(Supplied passage begins)
Question

solve this chapter name- distance formula question13

Answer 1

1) P(0.5) ;  Q(5, 10),  R(6, 3)

$If\ A=(x_1,y_1); B=(x_2,y_2);\\ Distance\ AB=\sqrt{(x_2-x_1)^2+(y_2-y_1)^2}\\\\PQ=\sqrt{(5-0)^2+(10-5)^2}=5\sqrt{2}\\\\QR=\sqrt{(6-5)^2+(3-10)^2}=5\sqrt{2}\\\\RP=\sqrt{(6-0)^2+(3-5)^2}=2\sqrt{10}$

PQ=QR  => ISOSCELES.

2)   P(0,-4)     Q(6,2)     R(3,5)    S(-3, -1)
(Supplied passage ends)
(Stored data begins)
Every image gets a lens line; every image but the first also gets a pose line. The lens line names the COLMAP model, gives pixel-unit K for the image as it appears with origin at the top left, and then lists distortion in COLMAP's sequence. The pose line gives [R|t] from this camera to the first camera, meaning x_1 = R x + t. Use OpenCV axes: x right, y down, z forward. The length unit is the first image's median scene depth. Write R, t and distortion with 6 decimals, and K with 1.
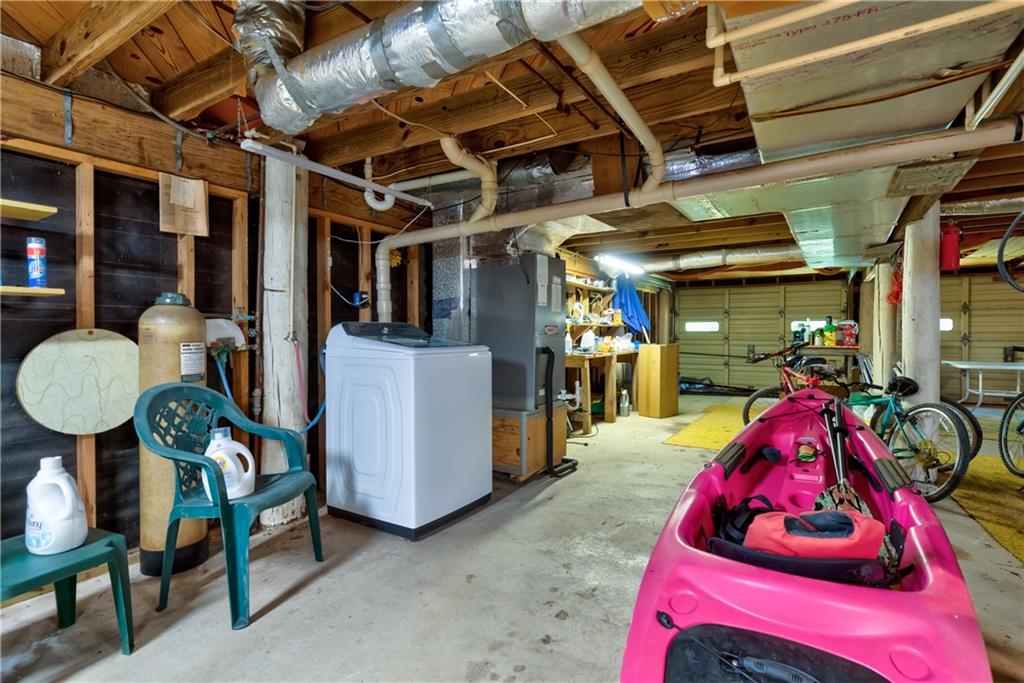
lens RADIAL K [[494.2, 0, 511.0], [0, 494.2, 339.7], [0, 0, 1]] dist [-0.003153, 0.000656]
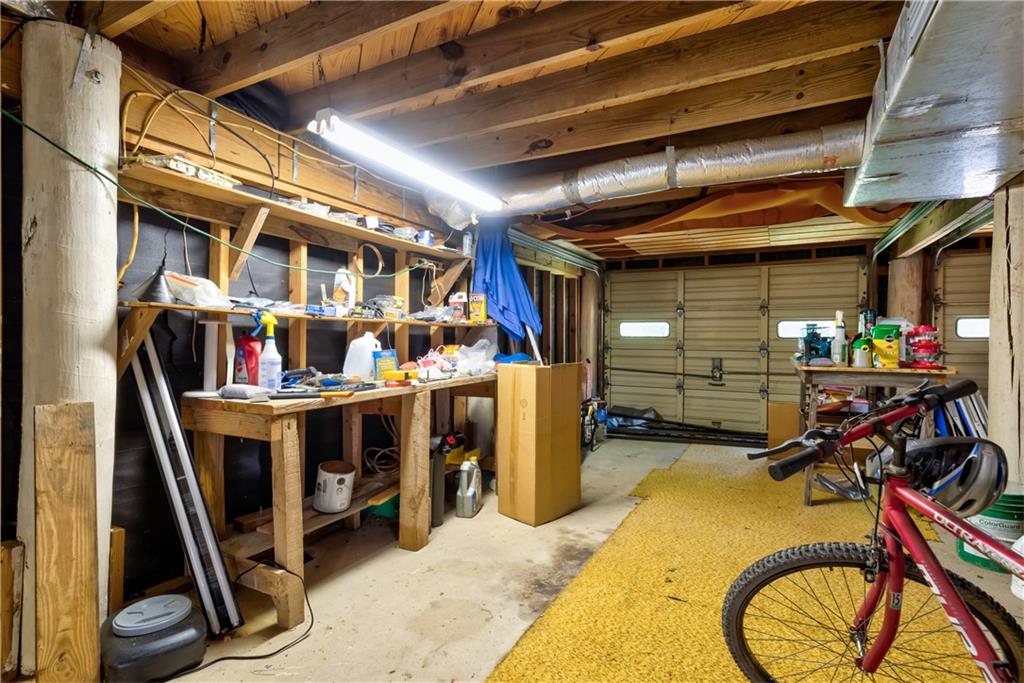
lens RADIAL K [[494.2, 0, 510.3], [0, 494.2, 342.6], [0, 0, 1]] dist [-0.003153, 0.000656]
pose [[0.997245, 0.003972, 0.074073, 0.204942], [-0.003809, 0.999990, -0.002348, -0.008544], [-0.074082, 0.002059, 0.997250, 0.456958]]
(Stored data ends)
(Stored data begins)
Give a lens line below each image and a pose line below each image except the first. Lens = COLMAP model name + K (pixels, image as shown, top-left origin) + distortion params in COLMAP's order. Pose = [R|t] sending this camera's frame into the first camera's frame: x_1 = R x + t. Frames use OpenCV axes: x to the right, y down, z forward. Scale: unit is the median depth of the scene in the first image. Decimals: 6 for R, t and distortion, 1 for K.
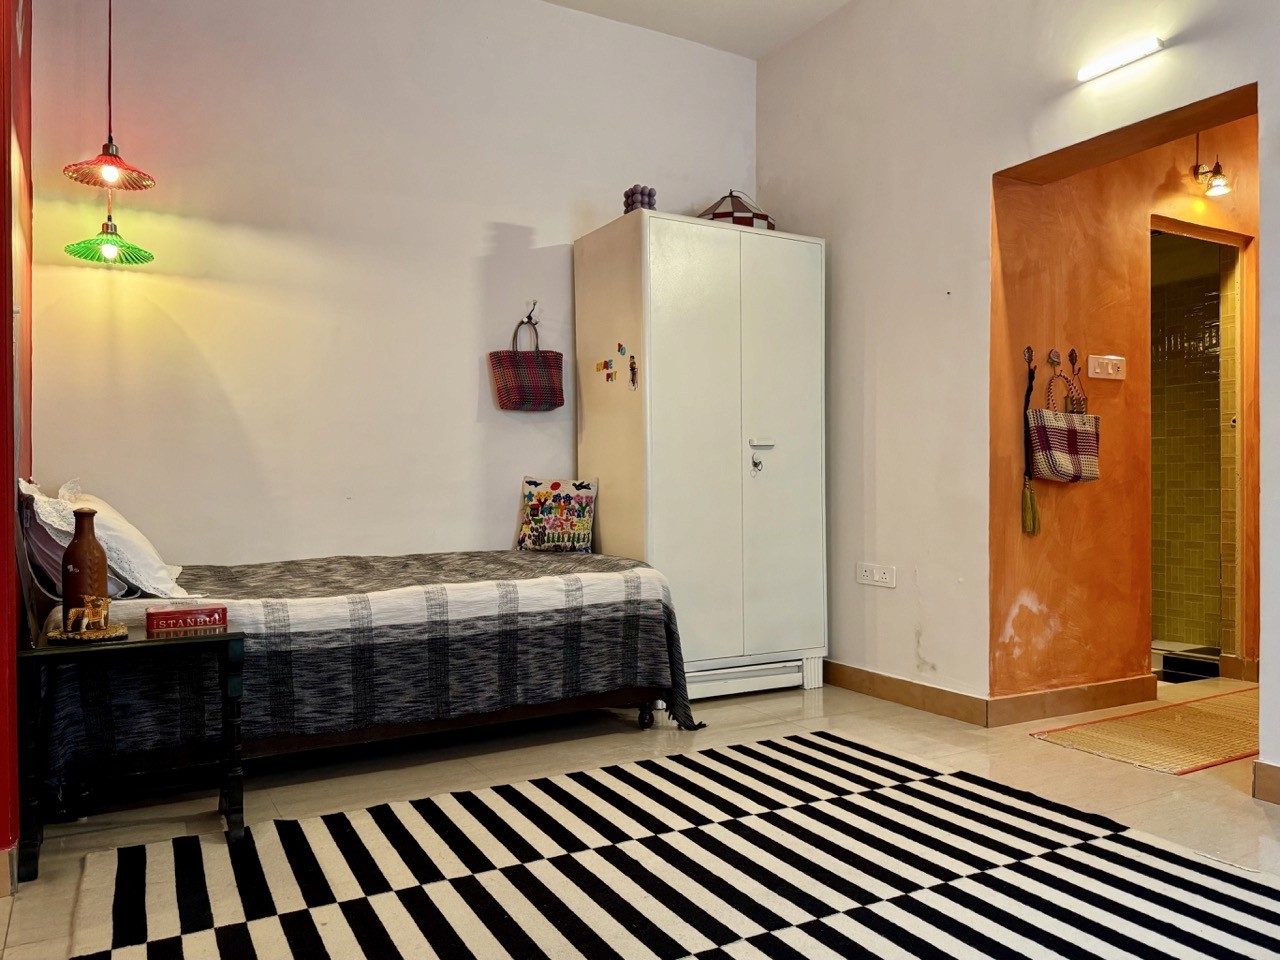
(Stored data ends)
Please continue the distance-formula thread from the point where it stops. The items are separate material with no connection to the distance-formula thread.

$PQ=\sqrt{6^2+6^2}=6\sqrt2,\ \ QR=\sqrt{3^2+3^2}=3\sqrt2\\\\RS=\sqrt{6^2+6^2}=6\sqrt2,\ SP=\sqrt{(-3)^2+3^2}=3\sqrt2\\\\PR=\sqrt{3^2+9^2}=9\sqrt{10},\ QS=\sqrt{9^2+3^2}=PR$
PQ = RS and SP=QR  and diagonals are equal.
so rectangle.

3)  A(1, -3)   B(-3, 0)   C(4, 1)
$AB=\sqrt{4^2+(-3)^2}=5,\ BC=\sqrt{7^2+1^2}=5\sqrt2\\\\CA=\sqrt{3^2+4^2}=5,\ CA=AB.\\\\AB^2+CA^2=BC^2$

Hence ABC is a right angle (at A) and isosceles triangle.